Now, enterprises have the opportunity to offload the costs associated with building and maintaining data center infrastructure to cloud-based vendors — and those who already have infrastructure in place in various overseas regions. This means consumer data is stored and handled according to the rules and regulations of the country in which it resides. Using cloud-based data management infrastructure that comprises several international data centers allows for data localisation while still providing enterprises with a single, holistic view of their respective customer bases. It also makes ongoing compliance much easier should regulations continue to evolve, as the burden falls to vendors rather than brands.
With the Privacy Shield on the table — and change imminent — U.S. businesses are consumed with figuring out their next steps. The smartest companies will adopt a nimble compliance strategy that is agile enough to store and protect customer data according to regional specifications, while still securely sharing the data with the global enterprise. Those that can’t evolve with the new regulations will find it difficult to continue doing business overseas.
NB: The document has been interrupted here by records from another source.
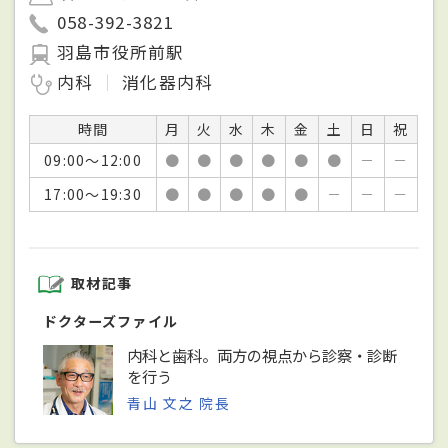
058-392-3821
羽島市役所前駅
内科
消化器内科
時間
月
火
水
木
金
土
日
祝
09:00～12:00
●
●
●
●
●
●
－
－
17:00～19:30
●
●
●
●
●
－
－
－
取材記事
ドクターズファイル
内科と歯科。両方の視点から診察・診断
を行う
青山 文之 院長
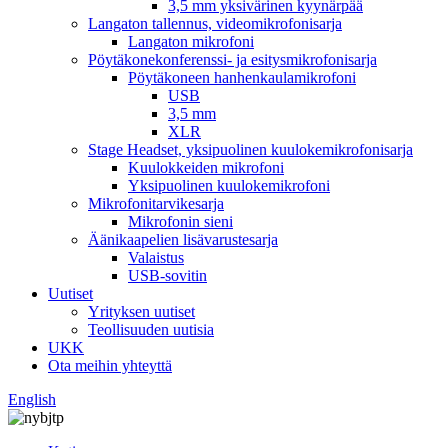
3,5 mm yksivärinen kyynärpää
Langaton tallennus, videomikrofonisarja
Langaton mikrofoni
Pöytäkonekonferenssi- ja esitysmikrofonisarja
Pöytäkoneen hanhenkaulamikrofoni
USB
3,5 mm
XLR
Stage Headset, yksipuolinen kuulokemikrofonisarja
Kuulokkeiden mikrofoni
Yksipuolinen kuulokemikrofoni
Mikrofonitarvikesarja
Mikrofonin sieni
Äänikaapelien lisävarustesarja
Valaistus
USB-sovitin
Uutiset
Yrityksen uutiset
Teollisuuden uutisia
UKK
Ota meihin yhteyttä
English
It’s true that the Safe Harbour invalidation — and its much stricter successor, the Privacy Shield — presents a huge bump in the road for U.S. companies. But it’s also forced some changes that are a long time coming, and that yield significant benefits. Making consumer privacy a top concern for today’s international businesses will pay off in spades with customer trust and loyalty; and embracing new infrastructures and technologies that will support evolving requirements will drive down capital expenditure. With these as guaranteed benefits, maybe regulations should have changed long ago.